Jennifer Lawrence gives a powerful performance, with a range of emotions that go from devastated to furious to terrified to thrilled to appalled (sorry, happiness is not an option in this film). Hoffman is a delight to see again in what—except for Mockingjay, Part Two—may be our last chance to see him. Moore is stiff and official, a mirror image of Sutherland in many ways, and keeps us wondering how good the good guys really are. Hutcherson, though filmed almost completely in shots of a television screen, is memorable in his gradual decline from a subdued but still vigorous Hunger Games survivor to a crushed and deflated shell by the film’s end. Whatever disappoints about this movie, it isn’t the cast.

But it must be said that Effie isn’t all that’s drab in this movie. The outrageously flamboyant style and color of the Capitol and its fashions never brighten this film. Even the scenes with Tucci, so colorfully and spectacularly staged in the first two films, are completely subdued, as is Tucci’s Caesar, now playing the role on camera of the concerned and sympathetic ear that Peeta can whisper his deepest troubles into. The grey military bunker of District 13 spreads its shadow everywhere. District 12 is grey rubble. District 8 turns into grey rubble. Occasional scenes where a bit of action actually occurs are filmed at night, so there is no color here either. The film might have been shot in black and white, and nothing would have been lost. This is not a complaint: certainly the color scheme of the film fits the darkness of its theme and mood. It is a dark, cold film into which, unlike the first two movies in the series, no beam of light ever enters.

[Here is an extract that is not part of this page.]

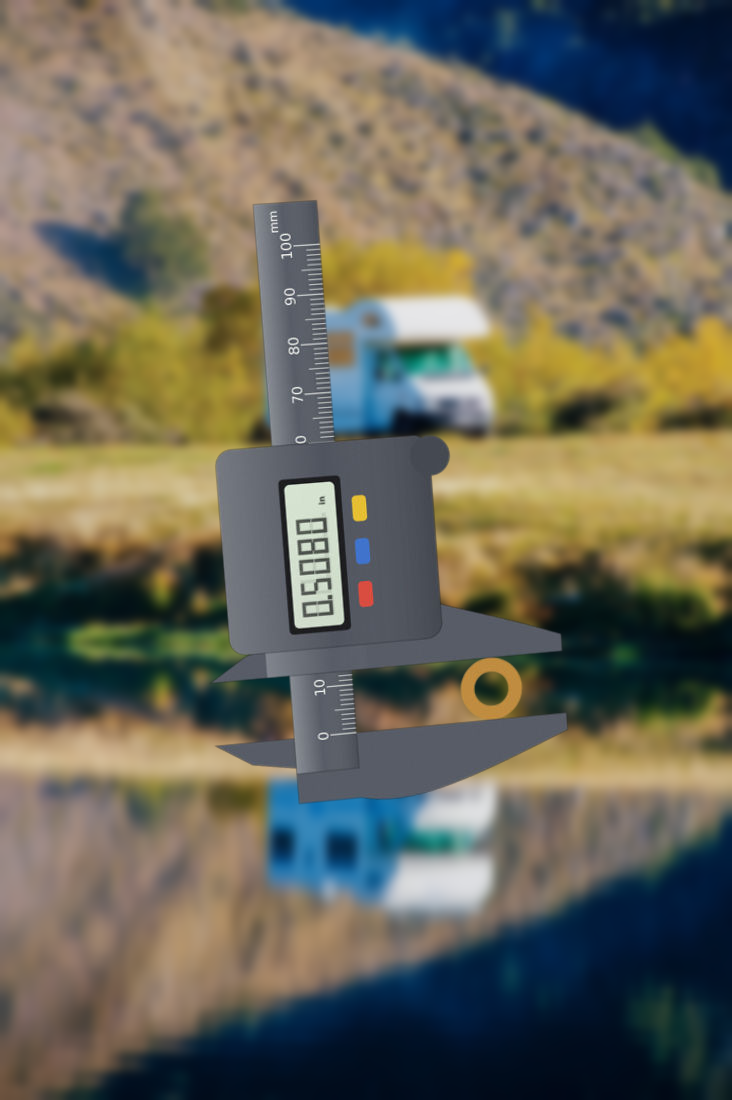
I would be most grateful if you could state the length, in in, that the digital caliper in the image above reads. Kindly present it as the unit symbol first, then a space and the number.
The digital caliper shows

I’d really like to tell you to skip this movie altogether and just wait for part two to come out in a year. If enough people did that, studios would stop making us pay twice to see one story. So little actually happens in this one that you will be able to catch up pretty easily, and there is little that is memorable in it, so you’ll just have to watch it at home again anyway to remember what went on before seeing part two. Why not just wait and watch it that way to begin with?

But I know that’s futile. Mockingjay is already the top grossing movie of the year in its first weekend. And there are interesting things in the film: the propaganda war, for one, and the performances for another. Heck, it may be worth buying a ticket just to see Philip Seymour Hoffman again. So I’ll be a bit generous and give the movie two Jacqueline Susanns and half a Tennyson. But if you’re disappointed in the movie, don’t say I didn’t warn you.